I’m writing this while traveling from Arequipa, Peru to Cusco, Peru. For me, one of the best parts of traveling is the serendipitous interactions I have with fellow travelers. Earlier this week, I was fortunate enough to have dinner with a doctor from Buenos Aires, Argentina. Iván Paz is working in Arequipa right now, and when I asked him how long he planned on staying, he told me that he was never going to live in Buenos Aires or his native Argentina again.
I visited Buenos Aires years ago, and like many, found it completely charming. It has the beautiful architecture, cosmopolitan services, and fantastic restaurants found in many European capitals. It also has the warmth and charm of a South American country. Men I just met hugged me. Women I just met kissed me. It’s hard not to love a visit to Buenos Aires.
Naturally, I asked my dining companion why he was so adamant about never returning. What follows is his story. I don’t understand Argentinian politics well enough to have an opinion about his views, but I can confirm that his economic analysis is sound.
When he told me that the annual inflation rate in Argentina was 40 percent, I asked him how mortgages were structured when someone wanted to buy a house. He laughed and replied that buying a house wasn’t possible. When I pressed for more information, Iván told me that almost a decade ago he bought a house. The bank financed 50 percent of the purchase price at a 14 percent rate; conditions that would cause domestic unrest here in the United States.
As proof that government policy regarding money supply and excessive spending matters, we show what’s happened to the currency of nearby Peru. Please note the relative stability of the Peruvian Sole versus the constantly plummeting value of the Argentinian Peso.
Despite mortgage conditions that Americans might consider awful, I realized that getting 14 percent financing when the value of the currency used to pay the mortgage payment was depreciating at 40 percent was actually a great deal. I asked my friend how the banks didn’t go out of business effectively lending at negative 26 percent, and he replied that the banks were fine because the government had guaranteed the bad loans. Astute readers will remember that the U.S. government supplying guarantees for bad mortgage loans was a key element of the 2008 great financial crisis. The story I was hearing was getting to be uncomfortably familiar.
I asked Iván what happened to these loan programs, and he said that a year after he bought his house, the loan programs were all closed. In fairness to the banks, there’s no reasonable way to make multi-decade loans when inflation is running at 40 percent. Iván said that now, if someone in a highly-educated profession (like a doctor) wants to buy a home, it takes about three years to save enough for the down payment on the land. That’s before buying a single brick, roof shingle, flooring, or plumbing supplies. He’s correct that under these conditions, it’s not possible to buy a house.

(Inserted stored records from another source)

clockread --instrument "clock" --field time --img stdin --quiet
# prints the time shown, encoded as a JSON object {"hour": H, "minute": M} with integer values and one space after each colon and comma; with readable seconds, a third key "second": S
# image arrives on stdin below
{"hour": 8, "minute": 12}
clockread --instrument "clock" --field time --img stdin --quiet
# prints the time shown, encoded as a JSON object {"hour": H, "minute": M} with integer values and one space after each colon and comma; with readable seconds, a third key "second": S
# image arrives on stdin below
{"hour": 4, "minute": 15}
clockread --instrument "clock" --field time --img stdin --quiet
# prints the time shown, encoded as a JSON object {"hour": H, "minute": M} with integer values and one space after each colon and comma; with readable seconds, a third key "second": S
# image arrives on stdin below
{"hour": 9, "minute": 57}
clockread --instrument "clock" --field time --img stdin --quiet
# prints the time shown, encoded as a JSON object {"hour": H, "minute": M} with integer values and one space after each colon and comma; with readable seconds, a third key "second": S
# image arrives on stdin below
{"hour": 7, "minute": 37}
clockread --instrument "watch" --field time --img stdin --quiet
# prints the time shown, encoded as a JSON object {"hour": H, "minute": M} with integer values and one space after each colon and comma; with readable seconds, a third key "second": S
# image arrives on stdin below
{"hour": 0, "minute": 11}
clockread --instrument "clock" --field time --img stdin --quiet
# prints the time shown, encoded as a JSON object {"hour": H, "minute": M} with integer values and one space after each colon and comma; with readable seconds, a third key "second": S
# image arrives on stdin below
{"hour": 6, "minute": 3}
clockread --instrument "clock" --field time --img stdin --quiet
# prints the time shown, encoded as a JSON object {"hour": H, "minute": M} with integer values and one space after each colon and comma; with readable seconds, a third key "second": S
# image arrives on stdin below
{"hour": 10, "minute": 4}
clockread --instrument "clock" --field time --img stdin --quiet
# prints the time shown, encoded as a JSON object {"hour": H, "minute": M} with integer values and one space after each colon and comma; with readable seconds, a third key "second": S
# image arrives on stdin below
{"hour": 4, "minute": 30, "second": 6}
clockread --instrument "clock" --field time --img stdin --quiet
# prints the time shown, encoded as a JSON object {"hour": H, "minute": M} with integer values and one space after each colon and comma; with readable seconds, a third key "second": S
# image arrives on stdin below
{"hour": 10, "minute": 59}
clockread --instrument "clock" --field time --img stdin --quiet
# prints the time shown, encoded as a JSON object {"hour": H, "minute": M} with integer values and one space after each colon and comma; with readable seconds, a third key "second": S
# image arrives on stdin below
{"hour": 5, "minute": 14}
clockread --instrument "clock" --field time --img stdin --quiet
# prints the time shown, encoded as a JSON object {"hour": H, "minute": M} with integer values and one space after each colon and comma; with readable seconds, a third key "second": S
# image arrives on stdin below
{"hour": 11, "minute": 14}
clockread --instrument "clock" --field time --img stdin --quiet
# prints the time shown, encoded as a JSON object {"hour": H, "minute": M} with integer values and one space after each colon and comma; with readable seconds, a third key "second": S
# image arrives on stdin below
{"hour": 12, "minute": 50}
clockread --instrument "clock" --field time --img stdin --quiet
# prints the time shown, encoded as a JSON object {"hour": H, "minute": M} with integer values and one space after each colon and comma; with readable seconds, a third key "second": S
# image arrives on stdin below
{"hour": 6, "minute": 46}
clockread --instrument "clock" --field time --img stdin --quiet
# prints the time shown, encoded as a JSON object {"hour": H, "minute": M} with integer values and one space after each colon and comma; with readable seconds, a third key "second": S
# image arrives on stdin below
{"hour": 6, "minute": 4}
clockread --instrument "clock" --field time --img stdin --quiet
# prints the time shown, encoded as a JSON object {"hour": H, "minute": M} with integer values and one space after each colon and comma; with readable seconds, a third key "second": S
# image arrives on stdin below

The U.S. Federal Reserve needs to respond to the current situation. Inflation is at a 40-year high, real interest rates are at record negative levels, and as of this writing, they’re still engaging in Quantitative Easing (increasing the money supply). Even the most hawkish (aggressive) members of the Fed think they’ll be able to get away with a 2 percent increase in interest rates. We don’t think the United States is heading in the direction of Argentina right now, but there are many parallels between Iván’s story and U.S. economic policy. Argentina represents a warning on how bad things can get if our institutions don’t take the current situation seriously.